Malbec Labs maintain a PPA which includes releases of this tool:
curl -1sLf https://dl.cloudsmith.io/public/malbeclabs/doublezero/setup.deb.sh | sudo -E bash
sudo apt-get install doublezero-monitor-tool
Malbec Labs maintain a repository which includes releases of this tool:
curl -1sLf https://dl.cloudsmith.io/public/malbeclabs/doublezero/setup.rpm.sh | sudo -E bash
sudo yum install doublezero-monitor-tool
You can run the script from an unpriviledged user account or as root.
Sudo access to the nft
and ip
commands should be granted to use this as an
unpriviledged user.
Edit the config.py
file to configure the parameters to your liking.
Running this in tmux/zellij and monitoring the output
is a viable way to test that the parameters are chosen correctly.
For permanent install it is recommended to have a systemd service configured to
ensure the monitor starts every time the hosts reboots.
A systemd unit doublezero_monitor.service
is provided, install as appropriate for your system.

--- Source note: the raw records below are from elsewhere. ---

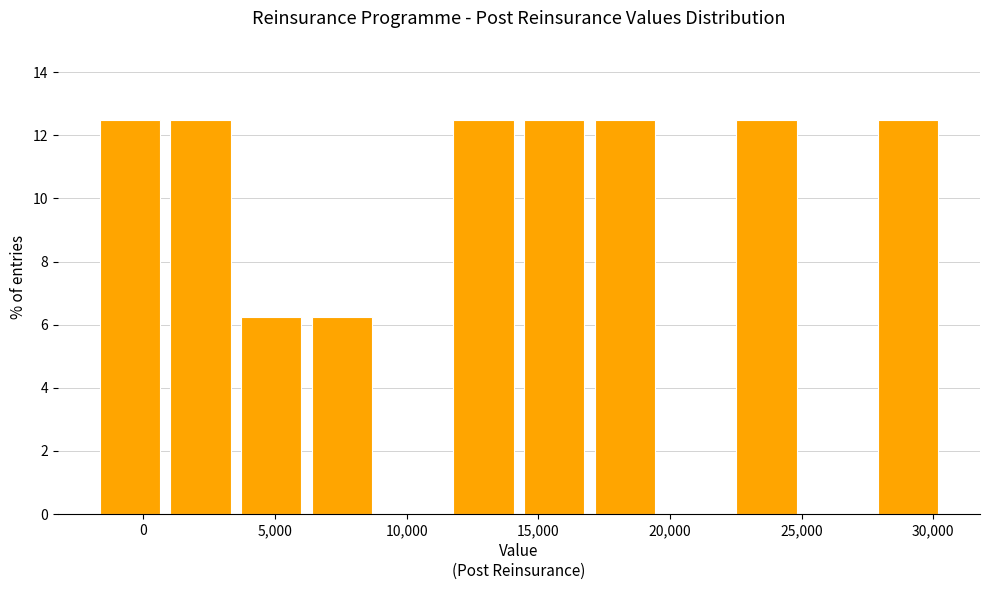

Reading left to right, list every bar in this chart as the range it spans on the x-axis followed by its height. Neither the bar edges nor the heights are printed on the chart, so give them approximately, as read against the axes.

-2000 to 1000: 12.6
1000 to 3500: 12.6
3500 to 6000: 6.2
6000 to 9000: 6.2
9000 to 11500: 0
11500 to 14500: 12.6
14500 to 17000: 12.6
17000 to 19500: 12.6
19500 to 22500: 0
22500 to 25000: 12.6
25000 to 27500: 0
27500 to 30500: 12.6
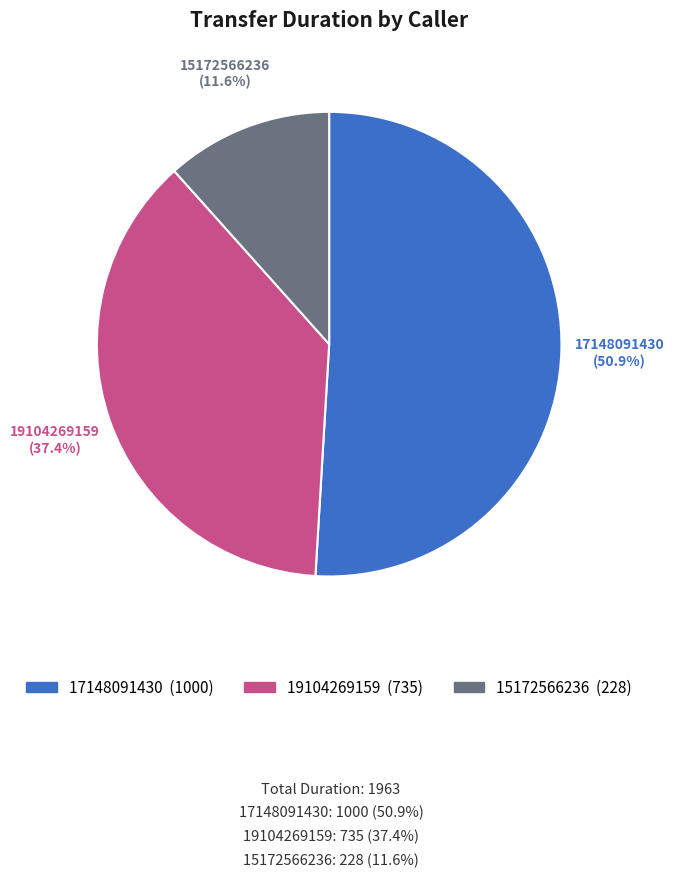

Is there any slice that represents more than half of the pie?

Yes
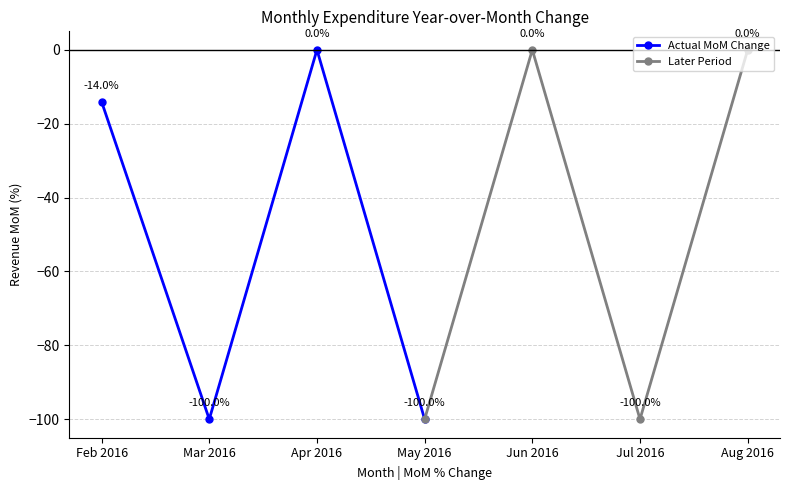

True or false: Actual MoM Change has a value of 0.0 at Apr 2016.

True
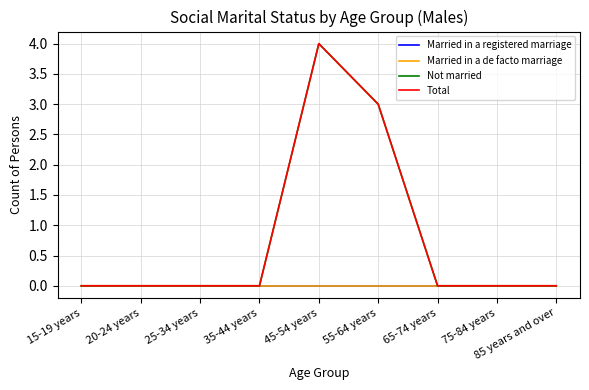

At which label does Married in a de facto marriage reach its peak?

15-19 years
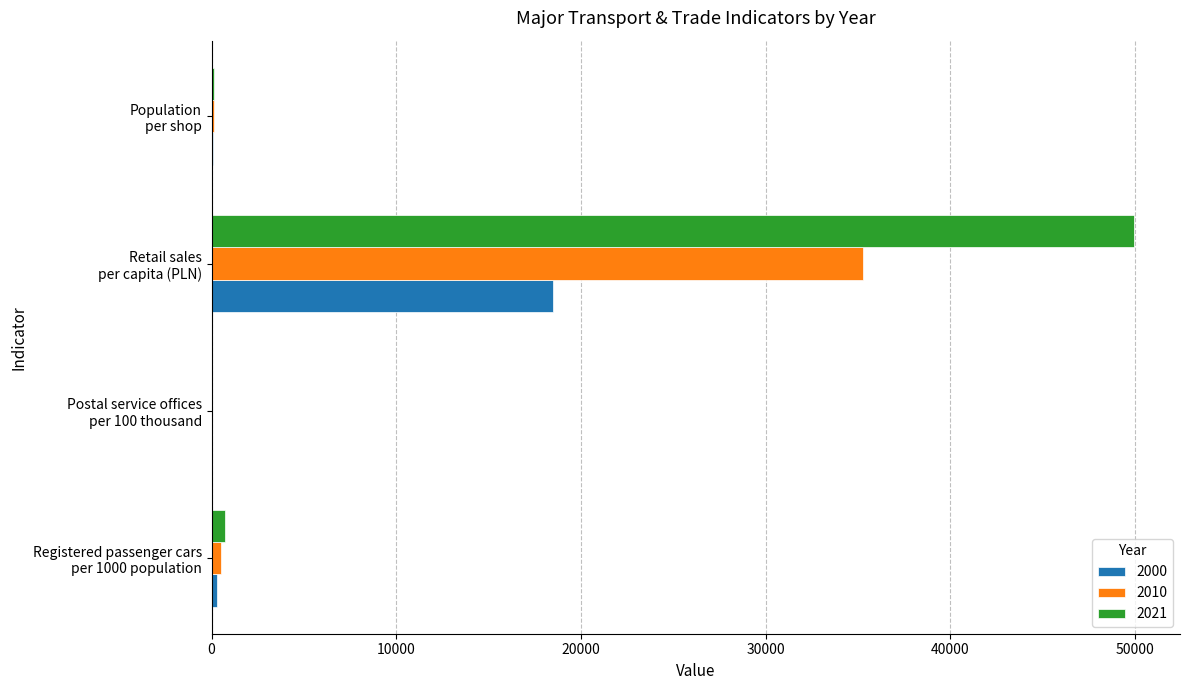

What is the sum of all 2010 values?

35911.0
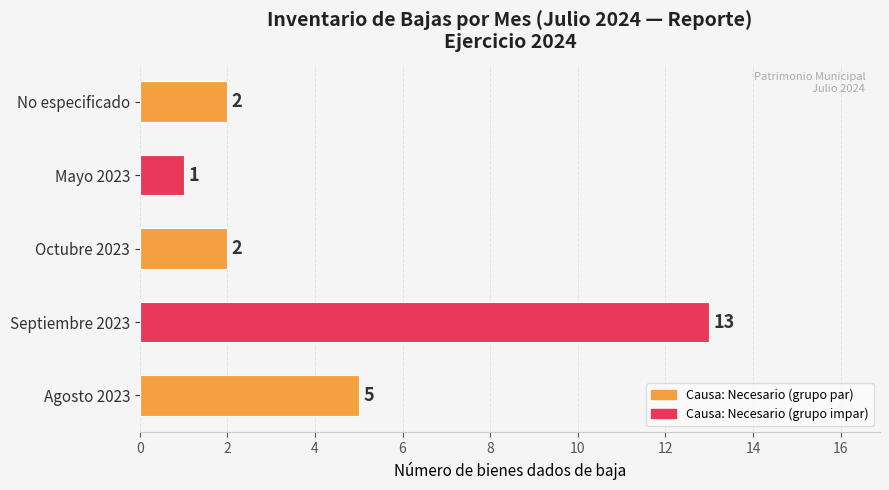

Between Octubre 2023 and Agosto 2023, which is larger?

Agosto 2023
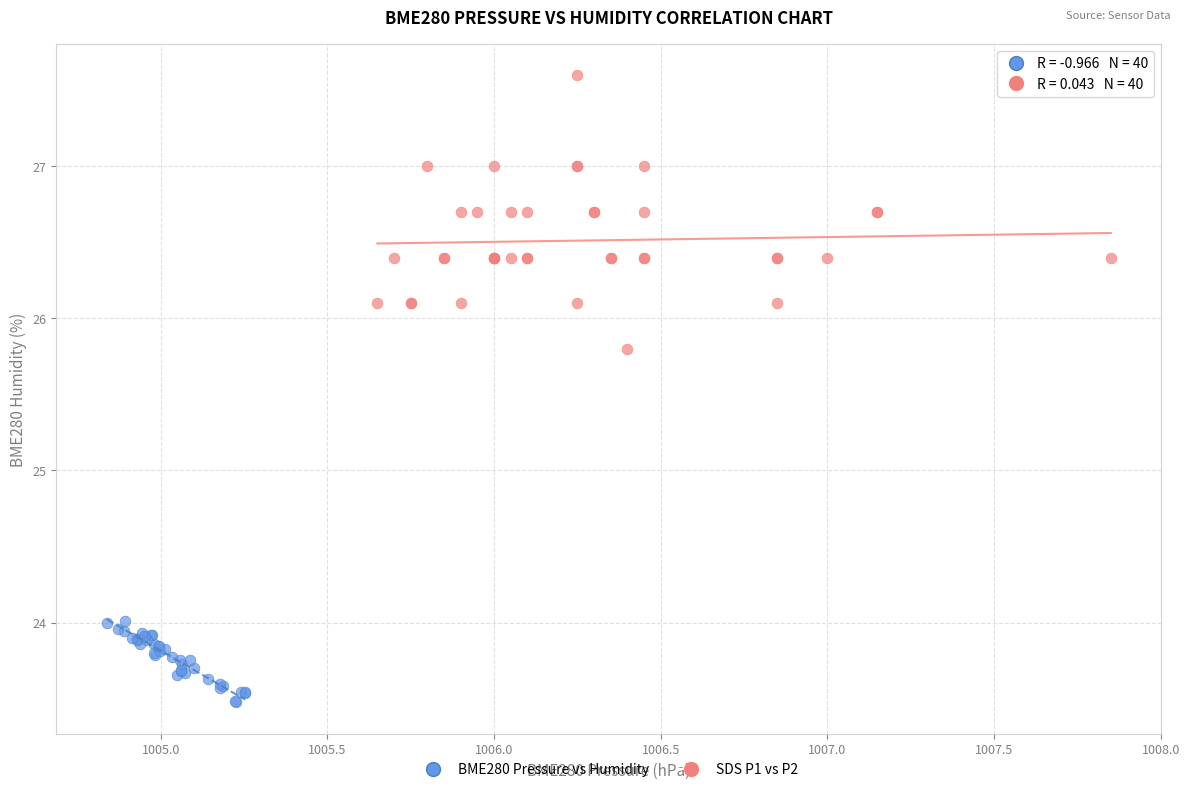

Which series has the largest Y range (max minus min)?

SDS P1 vs P2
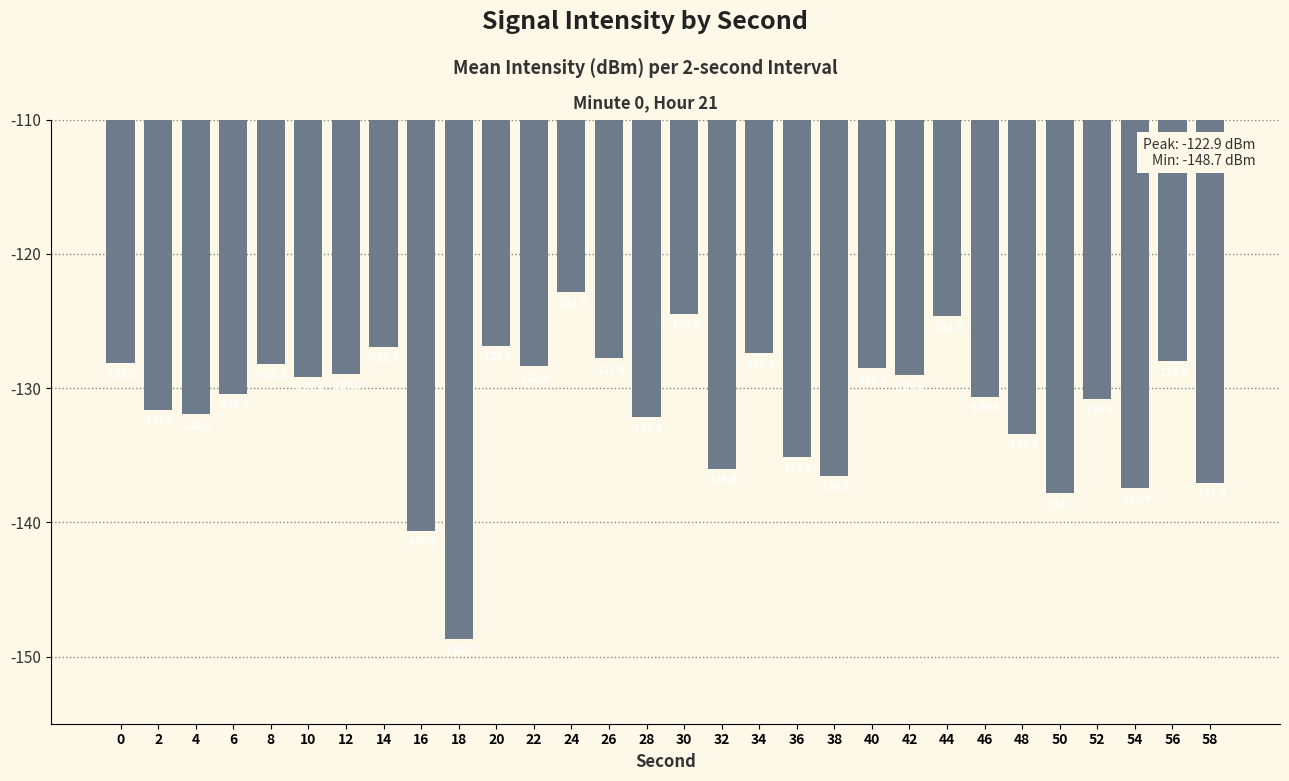

Reading right to left, list all the values displayed in this chart.

58=-137.0	56=-128.0	54=-137.4	52=-130.8	50=-137.8	48=-133.4	46=-130.6	44=-124.6	42=-129.0	40=-128.5	38=-136.5	36=-135.1	34=-127.4	32=-136.0	30=-124.5	28=-132.2	26=-127.8	24=-122.9	22=-128.4	20=-126.8	18=-148.7	16=-140.6	14=-126.9	12=-129.0	10=-129.1	8=-128.2	6=-130.4	4=-132.0	2=-131.6	0=-128.2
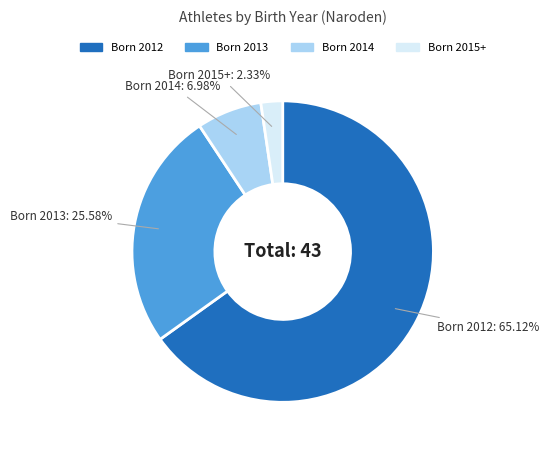

Between Born 2015+ and Born 2014, which is larger?

Born 2014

sudo cp doublezero_monitor.service /etc/systemd/system/
Keep in mind that when running as system service, the script will run as root.
use
./monitor_ibrl.py
Once the script disconnects DZ, it will not automatically reconnect it, as it has no way to test if DZ is back or not short of switching the validator to a potentially broken configuration.
When this script disconnects DZ, it does so by issuing ip link set doublezero0 down
command.
To reenable DZ after it was disconnected, call ip link set doublezero0 up
and restart the
monitoring service.
use
./monitor.py
You will have to configure the validator for multihoming, and sync up the list of IP addresses in validator config and in the script.
PRs are welcome!
- Cascade the pings in active monitoring better to avoid bursts of traffic
- Switch to named counters in nftables?
- rewrite it in Rust (tm)
THE SOFTWARE IS PROVIDED "AS IS", WITHOUT WARRANTY OF ANY KIND, EXPRESS OR IMPLIED, INCLUDING BUT NOT LIMITED TO THE WARRANTIES OF MERCHANTABILITY, FITNESS FOR A PARTICULAR PURPOSE AND NONINFRINGEMENT. IN NO EVENT SHALL THE AUTHORS OR COPYRIGHT HOLDERS BE LIABLE FOR ANY CLAIM, DAMAGES OR OTHER LIABILITY, WHETHER IN AN ACTION OF CONTRACT, TORT OR OTHERWISE, ARISING FROM, OUT OF OR IN CONNECTION WITH THE SOFTWARE OR THE USE OR OTHER DEALINGS IN THE SOFTWARE.